Exercise text –
The Company complies with the accounting and reporting requirements of FASB ASC Topic 740, “Income Taxes,” which requires an asset and liability approach to financial accounting and reporting for income taxes. Deferred income tax assets and liabilities are computed for differences between the financial statement and tax bases of assets and liabilities that will result in future taxable or deductible amounts, based on enacted tax laws and rates applicable to the periods in which the differences are expected to affect taxable income. Valuation allowances are established, when necessary, to reduce deferred tax assets to the amount expected to be realized.

 

FASB ASC Topic 740 prescribes a recognition threshold and a measurement attribute for the financial statement recognition and measurement of tax positions taken or expected to be taken in a tax return. For those benefits to be recognized, a tax position must be more-likely-than-not to be sustained upon examination by taxing authorities. The Company recognizes accrued interest and penalties related to unrecognized tax benefits as income tax expense. There were no unrecognized tax benefits as of July 29, 2015. No amounts were accrued for the payment of interest and penalties at July 29, 2015. The Company is currently not aware of any issues under review that could result in significant payments, accruals or material deviation from its position. The Company is subject to income tax examinations by major taxing authorities since inception.

 

The Company may be subject to potential examination by U.S. federal, U.S. states or foreign jurisdiction authorities in the areas of income taxes. These potential examinations may include questioning the timing and amount of deductions, the nexus of income among various tax jurisdictions and compliance with U.S. federal, U.S. state and foreign tax laws. The Company’s management does not expect that the total amount of unrecognized tax benefits will materially change over the next twelve months.

Work to be completed –
Reproduce the passage on income tax accounting from "The Company complies" up to and including "to be realized.".

Dataset entries –
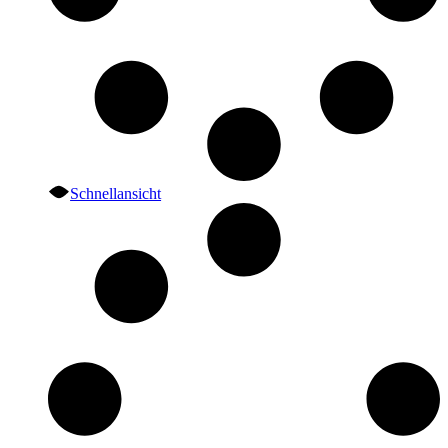
Schnellansicht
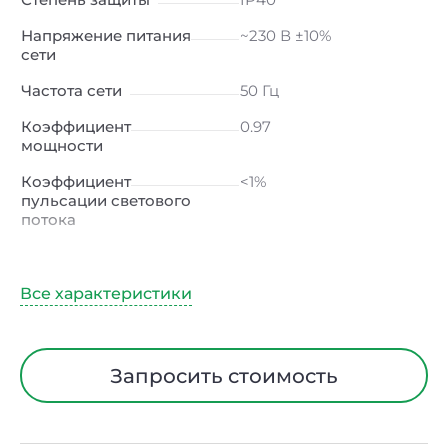
Напряжение питания
~230 В ±10%
сети
Частота сети
50 Гц
Коэффициент
0.97
мощности
Коэффициент
<1%
пульсации светового
потока
Индекс цветопередачи
90 Ra
Тип кривой силы света
Д (косинусная)
Угол рассеивания
120ᵒ
Климатическое
УХЛ4
Запросить стоимость
исполнение
Тип рассеивателя
Опал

Result of this task –
The Company complies with the accounting and reporting requirements of FASB ASC Topic 740, “Income Taxes,” which requires an asset and liability approach to financial accounting and reporting for income taxes. Deferred income tax assets and liabilities are computed for differences between the financial statement and tax bases of assets and liabilities that will result in future taxable or deductible amounts, based on enacted tax laws and rates applicable to the periods in which the differences are expected to affect taxable income. Valuation allowances are established, when necessary, to reduce deferred tax assets to the amount expected to be realized.